AIM OF THE EXERCISE:
Return each of the items below verbatim, line for line, with no additions, omissions, or edits.

ROWS:
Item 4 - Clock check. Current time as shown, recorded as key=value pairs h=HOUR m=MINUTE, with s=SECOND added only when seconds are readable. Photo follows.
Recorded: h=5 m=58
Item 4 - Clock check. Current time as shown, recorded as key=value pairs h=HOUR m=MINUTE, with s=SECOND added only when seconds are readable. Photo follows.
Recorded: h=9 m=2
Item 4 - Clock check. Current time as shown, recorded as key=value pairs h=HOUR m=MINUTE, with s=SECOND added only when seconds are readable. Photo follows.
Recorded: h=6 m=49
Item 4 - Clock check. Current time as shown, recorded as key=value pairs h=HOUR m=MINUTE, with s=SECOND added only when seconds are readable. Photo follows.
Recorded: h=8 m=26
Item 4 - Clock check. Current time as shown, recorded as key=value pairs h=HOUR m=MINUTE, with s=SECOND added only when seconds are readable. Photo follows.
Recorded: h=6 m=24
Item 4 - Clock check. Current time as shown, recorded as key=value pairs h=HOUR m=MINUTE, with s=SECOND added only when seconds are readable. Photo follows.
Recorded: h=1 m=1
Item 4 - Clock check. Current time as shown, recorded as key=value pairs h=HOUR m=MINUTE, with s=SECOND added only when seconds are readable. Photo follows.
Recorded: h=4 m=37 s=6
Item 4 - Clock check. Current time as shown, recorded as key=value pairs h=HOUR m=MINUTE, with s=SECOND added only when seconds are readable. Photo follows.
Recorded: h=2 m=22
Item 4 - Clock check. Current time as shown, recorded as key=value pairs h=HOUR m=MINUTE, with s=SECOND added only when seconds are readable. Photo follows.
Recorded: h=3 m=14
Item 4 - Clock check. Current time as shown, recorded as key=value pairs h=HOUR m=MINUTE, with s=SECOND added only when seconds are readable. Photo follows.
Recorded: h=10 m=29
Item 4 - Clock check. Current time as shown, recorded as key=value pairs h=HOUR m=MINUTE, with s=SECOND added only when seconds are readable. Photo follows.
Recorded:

RESPONSE BELOW:
Item 4 - Clock check. Current time as shown, recorded as key=value pairs h=HOUR m=MINUTE, with s=SECOND added only when seconds are readable. Photo follows.
Recorded: h=5 m=58
Item 4 - Clock check. Current time as shown, recorded as key=value pairs h=HOUR m=MINUTE, with s=SECOND added only when seconds are readable. Photo follows.
Recorded: h=9 m=2
Item 4 - Clock check. Current time as shown, recorded as key=value pairs h=HOUR m=MINUTE, with s=SECOND added only when seconds are readable. Photo follows.
Recorded: h=6 m=49
Item 4 - Clock check. Current time as shown, recorded as key=value pairs h=HOUR m=MINUTE, with s=SECOND added only when seconds are readable. Photo follows.
Recorded: h=8 m=26
Item 4 - Clock check. Current time as shown, recorded as key=value pairs h=HOUR m=MINUTE, with s=SECOND added only when seconds are readable. Photo follows.
Recorded: h=6 m=24
Item 4 - Clock check. Current time as shown, recorded as key=value pairs h=HOUR m=MINUTE, with s=SECOND added only when seconds are readable. Photo follows.
Recorded: h=1 m=1
Item 4 - Clock check. Current time as shown, recorded as key=value pairs h=HOUR m=MINUTE, with s=SECOND added only when seconds are readable. Photo follows.
Recorded: h=4 m=37 s=6
Item 4 - Clock check. Current time as shown, recorded as key=value pairs h=HOUR m=MINUTE, with s=SECOND added only when seconds are readable. Photo follows.
Recorded: h=2 m=22
Item 4 - Clock check. Current time as shown, recorded as key=value pairs h=HOUR m=MINUTE, with s=SECOND added only when seconds are readable. Photo follows.
Recorded: h=3 m=14
Item 4 - Clock check. Current time as shown, recorded as key=value pairs h=HOUR m=MINUTE, with s=SECOND added only when seconds are readable. Photo follows.
Recorded: h=10 m=29
Item 4 - Clock check. Current time as shown, recorded as key=value pairs h=HOUR m=MINUTE, with s=SECOND added only when seconds are readable. Photo follows.
Recorded:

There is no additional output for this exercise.